In these situations, interest may temporarily stop being paid in cash. Under the loan terms, any unpaid scheduled interest may accrue and be settled when funds are available, normally from rental income and, where applicable, from available cash in accordance with the loan terms, including at exit, which can reduce the amount of capital ultimately returned. These outcomes are reflected in the net realised capital gain/(loss) figures above and in deal-by-deal reporting.
Events of this nature have been infrequent across the portfolio to date and have typically arisen from external changes affecting supported living provision, such as the exercise of contractual break clauses or isolated instances of tenant insolvency, rather than during the normal operation of long-term supported living leases. Where they do occur, the impact is reflected in investors’ realised returns and capital outcomes, rather than through loan defaults, and is shown in the performance history for the relevant loans.
Lease and income disruption events
Housemartin tracks events that result in interest payments under a loan being temporarily interrupted, rather than routine or expected lease milestones.
Summary to date (event-based):
- Lease break or early termination events resulting in a temporary interruption to interest payments: 3
- Tenant insolvency or rent non-payment events resulting in a temporary interruption to interest payments: 1
Each event is recorded when it occurs. A property may be counted more than once if separate, unrelated interest-disruption events occur at different times.
This event tracking excludes legacy short-term AST arrangements, which are not part of Housemartin’s current supported-living strategy, and does not capture other performance drivers such as changes in lease terms, local market conditions or property-specific costs.
Headline rates vs actual outcomes
The interest rate shown on an individual property listing represents the contractual rate applicable while the property is let under its lease.
Actual interest received by investors reflects property and lease performance over time.
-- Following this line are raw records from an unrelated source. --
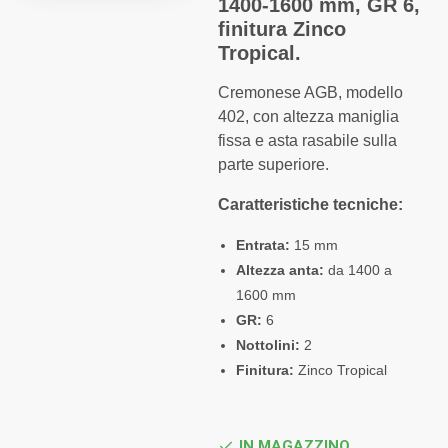
1400-1600 mm, GR 6,
finitura Zinco
Tropical.
Cremonese AGB, modello
402, con altezza maniglia
fissa e asta rasabile sulla
parte superiore.
Caratteristiche tecniche:
Entrata:
15 mm
Altezza anta:
da 1400 a
1600 mm
GR:
6
Nottolini:
2
Finitura:
Zinco Tropical
IN MAGAZZINO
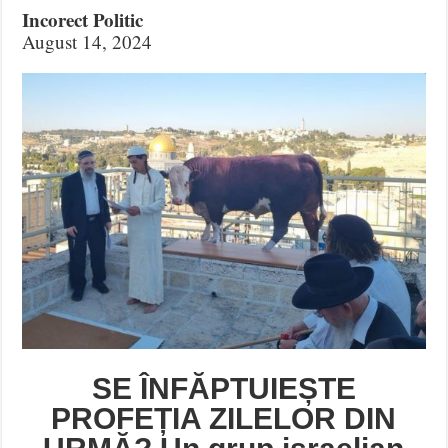
Incorect Politic
August 14, 2024
SE ÎNFĂPTUIEȘTE
PROFEȚIA ZILELOR DIN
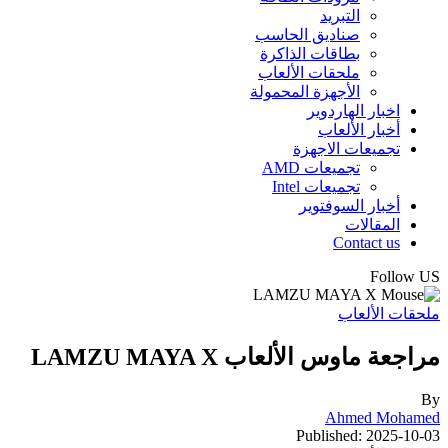
التبريد
صناديق الحاسب
بطاقات الذاكرة
ملحقات الألعاب
الأجهزة المحمولة
اخبار الهاردوير
أخبار الألعاب
تجميعات الاجهزة
تجميعات AMD
تجميعات Intel
أخبار السوفتوير
المقالات
Contact us
Follow US
ملحقات الألعاب
مراجعة ماوس الألعاب LAMZU MAYA X
By
Ahmed Mohamed
Published: 2025-10-03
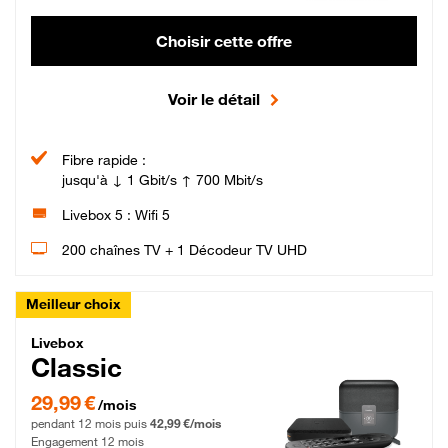
Choisir cette offre
Voir le détail
Fibre rapide :
jusqu'à ↓ 1 Gbit/s ↑ 700 Mbit/s
Livebox 5 : Wifi 5
200 chaînes TV + 1 Décodeur TV UHD
Meilleur choix
Livebox Classic Fibre
Livebox
Classic
29,99 € par mois pendant 12 mois puis 42,99 € par mois, Engagement 12 moi
29,99 €
/mois
pendant 12 mois puis
42,99 €/mois
Engagement 12 mois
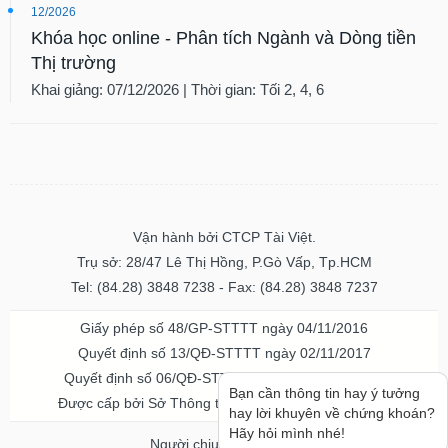
12/2026
Khóa học online - Phân tích Ngành và Dòng tiền
Thị trường
Khai giảng: 07/12/2026 | Thời gian: Tối 2, 4, 6
Vận hành bởi CTCP Tài Việt.
Trụ sở: 28/47 Lê Thị Hồng, P.Gò Vấp, Tp.HCM
Tel: (84.28) 3848 7238 - Fax: (84.28) 3848 7237
Giấy phép số 48/GP-STTTT ngày 04/11/2016
Quyết định số 13/QĐ-STTTT ngày 02/11/2017
Quyết định số 06/QĐ-STTTT-ICP ngày 20/07/2023
Bạn cần thông tin hay ý tưởng
Được cấp bởi Sở Thông tin và Truyền thông TPHCM
hay lời khuyên về chứng khoán?
Hãy hỏi mình nhé!
Người chịu trách nhiệm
Where rental income is disrupted or a property is being re-let or sold, interest may accrue and, if not paid earlier from rental income, be settled from available cash in accordance with the loan terms, including at exit, which can reduce the amount of capital returned.
Where this occurs, the impact is reflected in investors’ realised returns and capital outcomes, rather than through loan defaults.
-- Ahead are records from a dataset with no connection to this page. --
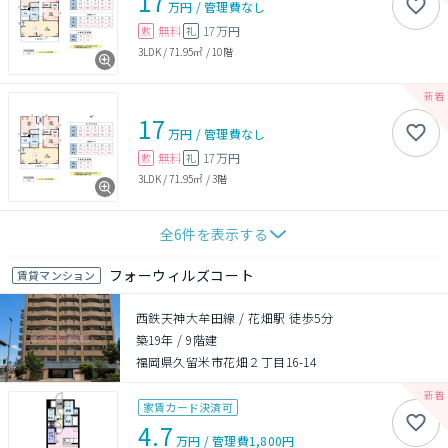
17
万円
/
管理費
なし
無料
17万円
敷
礼
3LDK
/
71.95㎡
/
10階
17
万円
/
管理費
なし
無料
17万円
敷
礼
3LDK
/
71.95㎡
/
3階
全
6
件を表示する
フォーウィルズコート
賃貸マンション
西鉄天神大牟田線 / 花畑駅 徒歩5分
築19年
/
9階建
福岡県久留米市花畑２丁目16-14
家賃カード決済可
4.7
万円
/
管理費
1,800円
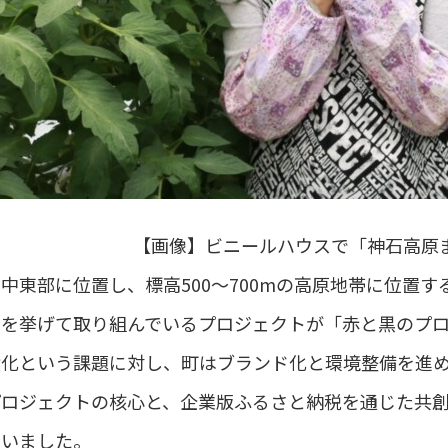
【画像】
ビニールハウスで「神石高原
中東部に位置し、標高500～700mの高原地帯に位置
力を挙げて取り組んでいるプロジェクトが「赤と黒のプ
齢化という課題に対し、町はブランド化と環境整備を進
プロジェクトの核心と、企業版ふるさと納税を通じた共
伺いました。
Defaults and Outcomes Statements
Under FCA rules for P2P agreements that are not secured on property, a loan is generally treated as in default where a contractual payment of interest or capital has become due and remains unpaid for more than 90 days, or where the borrower is otherwise unlikely to pay amounts that have become due. In Housemartin’s SPV structure, this typically arises only where a borrower SPV fails to pass on funds that are contractually due and available (for example, by not distributing net sale proceeds or rolled-up interest in accordance with the loan terms).
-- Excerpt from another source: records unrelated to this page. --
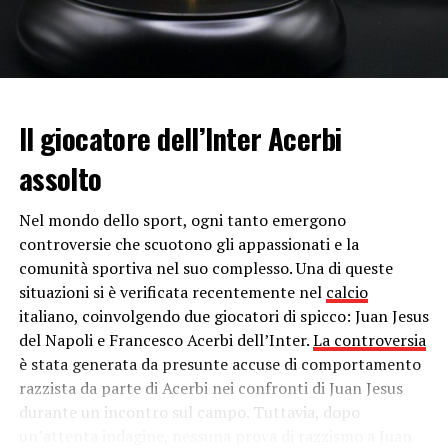
venivano mostrate delle clip del loro matrimonio
registrato. La cerimonia veniva poi giudicata da un team
di esperti truccatori, stilisti e parrucchieri, che davano la
loro opinione sull’evento.
Il giocatore dell’Inter Acerbi
Il programma trae ispirazione dall’omonimo film di e
con
Ingmar Bergman
, che raccontava di una coppia di
assolto
futuri sposi seguita nel corso delle fasi di preparazione
della cerimonia fino al giorno del sì.
Nel mondo dello sport, ogni tanto emergono
controversie che scuotono gli appassionati e la
Anna Tatangelo conduttrice
comunità sportiva nel suo complesso. Una di queste
situazioni si è verificata recentemente nel
calcio
La cantante ed ex compagna di
Gigi D’Alessio
non è
italiano, coinvolgendo due giocatori di spicco: Juan Jesus
nuova al contesto televisivo. Spesso ospite in tv, ha
del Napoli e Francesco Acerbi dell’Inter.
La controversia
ricoperto anche il ruolo di giudice di “X Factor” e “All
è stata generata da presunte accuse di comportamento
Togheter Now” e affiancato, nel 2016,
Carlo Conti
nella
razzista da parte di Acerbi nei confronti di Juan Jesus
conduzione della trasmissione di
Rai 1
“I migliori anni”.
durante un incontro sul campo. Tuttavia, dopo
Tuttavia, è la prima volta che le viene assegnato un
un’attenta indagine, nessuna prova di razzismo a Juan
programma tutto suo.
To date, no loans have been classified as in default under this definition. However, investors have experienced reduced returns and, in some cases, capital losses driven by property and lease performance, and these outcomes are reflected in the net realised capital gain/(loss) and actual return figures rather than in default statistics.
In line with FCA rules (COBS 18.12.21R-23R), Housemartin publishes an annual Outcomes Statement setting out expected and actual default rates by risk category, together with the assumptions and methodology used.